Count the lines in the entries below that contain the word "areas". Give only the number.

======== INFORMATION SHOWN

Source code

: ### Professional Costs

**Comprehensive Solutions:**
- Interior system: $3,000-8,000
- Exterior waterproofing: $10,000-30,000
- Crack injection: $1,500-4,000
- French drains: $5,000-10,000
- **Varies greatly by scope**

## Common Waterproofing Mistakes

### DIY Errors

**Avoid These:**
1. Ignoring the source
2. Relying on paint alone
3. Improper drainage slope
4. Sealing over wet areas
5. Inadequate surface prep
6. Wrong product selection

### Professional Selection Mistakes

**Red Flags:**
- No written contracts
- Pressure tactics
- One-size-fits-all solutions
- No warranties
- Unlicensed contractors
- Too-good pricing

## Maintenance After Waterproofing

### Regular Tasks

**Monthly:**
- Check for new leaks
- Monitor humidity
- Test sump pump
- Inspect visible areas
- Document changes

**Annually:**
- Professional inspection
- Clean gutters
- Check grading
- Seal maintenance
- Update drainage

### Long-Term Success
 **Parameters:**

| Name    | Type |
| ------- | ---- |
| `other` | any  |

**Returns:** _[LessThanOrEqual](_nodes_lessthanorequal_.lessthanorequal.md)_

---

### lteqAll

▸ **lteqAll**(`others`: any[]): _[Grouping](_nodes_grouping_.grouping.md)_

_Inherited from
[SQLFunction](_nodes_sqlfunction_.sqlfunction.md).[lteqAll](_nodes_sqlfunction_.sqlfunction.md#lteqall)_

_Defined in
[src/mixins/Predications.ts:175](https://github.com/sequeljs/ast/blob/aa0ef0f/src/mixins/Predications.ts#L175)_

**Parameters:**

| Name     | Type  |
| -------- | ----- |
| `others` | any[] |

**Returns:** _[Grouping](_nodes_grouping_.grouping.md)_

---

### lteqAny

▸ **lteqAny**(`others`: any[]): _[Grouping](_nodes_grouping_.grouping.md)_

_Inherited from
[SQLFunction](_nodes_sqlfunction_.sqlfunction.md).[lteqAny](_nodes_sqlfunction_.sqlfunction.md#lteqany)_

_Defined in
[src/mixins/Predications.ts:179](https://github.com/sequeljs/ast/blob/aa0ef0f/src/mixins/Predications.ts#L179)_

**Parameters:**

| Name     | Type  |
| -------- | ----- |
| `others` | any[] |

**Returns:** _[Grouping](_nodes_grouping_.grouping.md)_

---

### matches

================

_ANSWER TO THIS EXERCISE_
2